**Exercise data:**
_ _ _

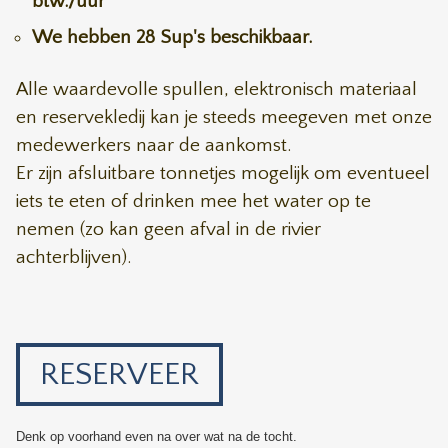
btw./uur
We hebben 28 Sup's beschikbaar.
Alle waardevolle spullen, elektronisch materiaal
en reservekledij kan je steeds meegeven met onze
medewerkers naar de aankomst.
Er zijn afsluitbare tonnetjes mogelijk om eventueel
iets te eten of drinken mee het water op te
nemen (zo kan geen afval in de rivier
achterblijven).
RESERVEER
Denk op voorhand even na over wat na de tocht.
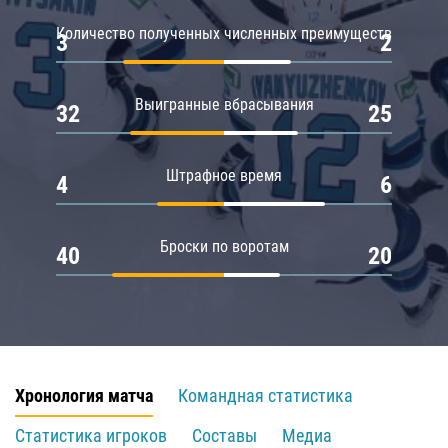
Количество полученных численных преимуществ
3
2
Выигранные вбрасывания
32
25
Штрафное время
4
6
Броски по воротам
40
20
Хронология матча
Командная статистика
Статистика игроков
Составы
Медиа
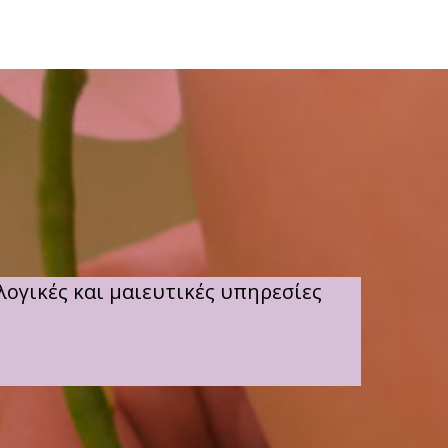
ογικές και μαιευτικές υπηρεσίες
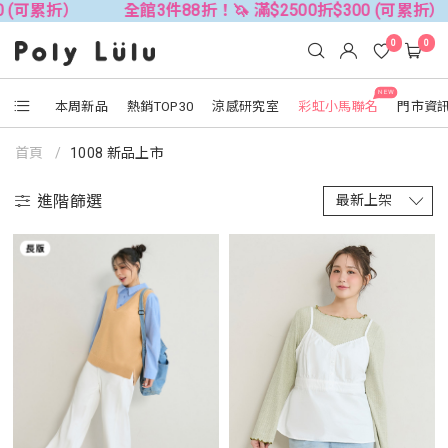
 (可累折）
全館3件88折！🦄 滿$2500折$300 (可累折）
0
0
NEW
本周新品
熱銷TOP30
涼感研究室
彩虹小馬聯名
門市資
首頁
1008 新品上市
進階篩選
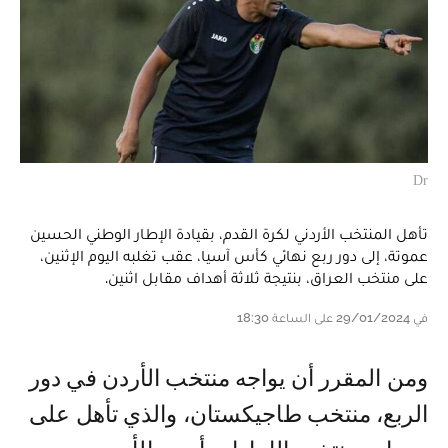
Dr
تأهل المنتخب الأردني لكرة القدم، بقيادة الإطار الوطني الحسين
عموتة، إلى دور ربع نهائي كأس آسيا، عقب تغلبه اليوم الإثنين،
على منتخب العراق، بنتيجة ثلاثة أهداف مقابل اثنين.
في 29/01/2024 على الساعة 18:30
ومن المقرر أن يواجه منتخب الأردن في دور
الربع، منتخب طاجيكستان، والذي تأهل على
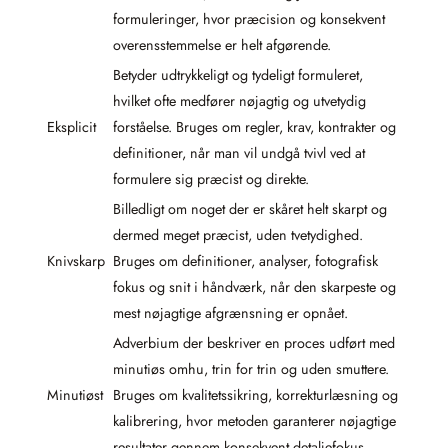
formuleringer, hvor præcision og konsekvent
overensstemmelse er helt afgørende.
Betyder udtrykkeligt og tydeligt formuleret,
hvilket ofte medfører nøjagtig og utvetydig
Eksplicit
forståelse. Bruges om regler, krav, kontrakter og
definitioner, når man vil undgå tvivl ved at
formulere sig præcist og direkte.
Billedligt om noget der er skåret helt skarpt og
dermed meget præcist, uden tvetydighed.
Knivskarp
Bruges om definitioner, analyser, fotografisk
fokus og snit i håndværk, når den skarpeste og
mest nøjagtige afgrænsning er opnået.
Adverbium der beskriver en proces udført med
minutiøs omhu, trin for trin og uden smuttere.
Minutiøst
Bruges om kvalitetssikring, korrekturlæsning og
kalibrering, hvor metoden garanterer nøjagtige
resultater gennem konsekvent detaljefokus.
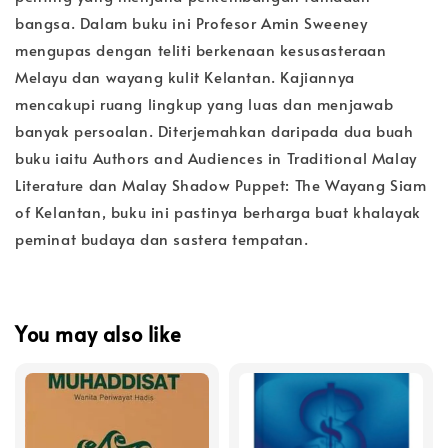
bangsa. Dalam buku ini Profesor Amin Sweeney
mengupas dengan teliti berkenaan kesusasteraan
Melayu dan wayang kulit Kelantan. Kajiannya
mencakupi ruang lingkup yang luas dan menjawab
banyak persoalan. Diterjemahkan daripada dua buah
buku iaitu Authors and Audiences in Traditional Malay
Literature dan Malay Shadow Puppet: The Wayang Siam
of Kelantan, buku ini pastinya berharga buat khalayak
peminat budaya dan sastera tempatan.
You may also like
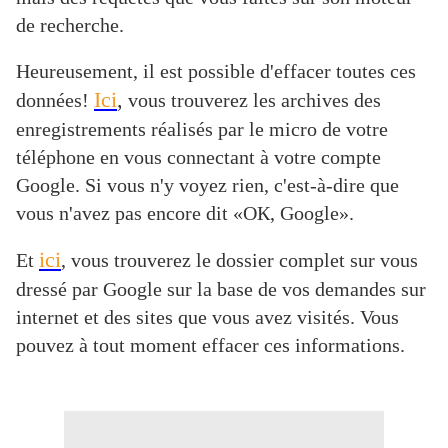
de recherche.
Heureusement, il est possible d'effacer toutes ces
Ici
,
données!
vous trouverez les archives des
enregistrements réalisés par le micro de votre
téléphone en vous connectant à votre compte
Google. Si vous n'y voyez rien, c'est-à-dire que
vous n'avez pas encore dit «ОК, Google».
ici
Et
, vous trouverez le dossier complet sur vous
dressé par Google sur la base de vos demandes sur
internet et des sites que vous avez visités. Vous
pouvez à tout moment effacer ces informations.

_ _ _

Your answer must be an exact copy of the listing, with every picture omitted.

**Task output:**
btw./uur
We hebben 28 Sup's beschikbaar.
Alle waardevolle spullen, elektronisch materiaal
en reservekledij kan je steeds meegeven met onze
medewerkers naar de aankomst.
Er zijn afsluitbare tonnetjes mogelijk om eventueel
iets te eten of drinken mee het water op te
nemen (zo kan geen afval in de rivier
achterblijven).
RESERVEER
Denk op voorhand even na over wat na de tocht.
Количество полученных численных преимуществ
3
2
Выигранные вбрасывания
32
25
Штрафное время
4
6
Броски по воротам
40
20
Хронология матча
Командная статистика
Статистика игроков
Составы
Медиа
ογικές και μαιευτικές υπηρεσίες
 (可累折）
全館3件88折！🦄 滿$2500折$300 (可累折）
0
0
NEW
本周新品
熱銷TOP30
涼感研究室
彩虹小馬聯名
門市資
首頁
1008 新品上市
進階篩選
Dr
تأهل المنتخب الأردني لكرة القدم، بقيادة الإطار الوطني الحسين
عموتة، إلى دور ربع نهائي كأس آسيا، عقب تغلبه اليوم الإثنين،
على منتخب العراق، بنتيجة ثلاثة أهداف مقابل اثنين.
في 29/01/2024 على الساعة 18:30
ومن المقرر أن يواجه منتخب الأردن في دور
الربع، منتخب طاجيكستان، والذي تأهل على
formuleringer, hvor præcision og konsekvent
overensstemmelse er helt afgørende.
Betyder udtrykkeligt og tydeligt formuleret,
hvilket ofte medfører nøjagtig og utvetydig
Eksplicit
forståelse. Bruges om regler, krav, kontrakter og
definitioner, når man vil undgå tvivl ved at
formulere sig præcist og direkte.
Billedligt om noget der er skåret helt skarpt og
dermed meget præcist, uden tvetydighed.
Knivskarp
Bruges om definitioner, analyser, fotografisk
fokus og snit i håndværk, når den skarpeste og
mest nøjagtige afgrænsning er opnået.
Adverbium der beskriver en proces udført med
minutiøs omhu, trin for trin og uden smuttere.
Minutiøst
Bruges om kvalitetssikring, korrekturlæsning og
kalibrering, hvor metoden garanterer nøjagtige
resultater gennem konsekvent detaljefokus.
bangsa. Dalam buku ini Profesor Amin Sweeney
mengupas dengan teliti berkenaan kesusasteraan
Melayu dan wayang kulit Kelantan. Kajiannya
mencakupi ruang lingkup yang luas dan menjawab
banyak persoalan. Diterjemahkan daripada dua buah
buku iaitu Authors and Audiences in Traditional Malay
Literature dan Malay Shadow Puppet: The Wayang Siam
of Kelantan, buku ini pastinya berharga buat khalayak
peminat budaya dan sastera tempatan.
You may also like
de recherche.
Heureusement, il est possible d'effacer toutes ces
Ici
,
données!
vous trouverez les archives des
enregistrements réalisés par le micro de votre
téléphone en vous connectant à votre compte
Google. Si vous n'y voyez rien, c'est-à-dire que
vous n'avez pas encore dit «ОК, Google».
ici
Et
, vous trouverez le dossier complet sur vous
dressé par Google sur la base de vos demandes sur
internet et des sites que vous avez visités. Vous
pouvez à tout moment effacer ces informations.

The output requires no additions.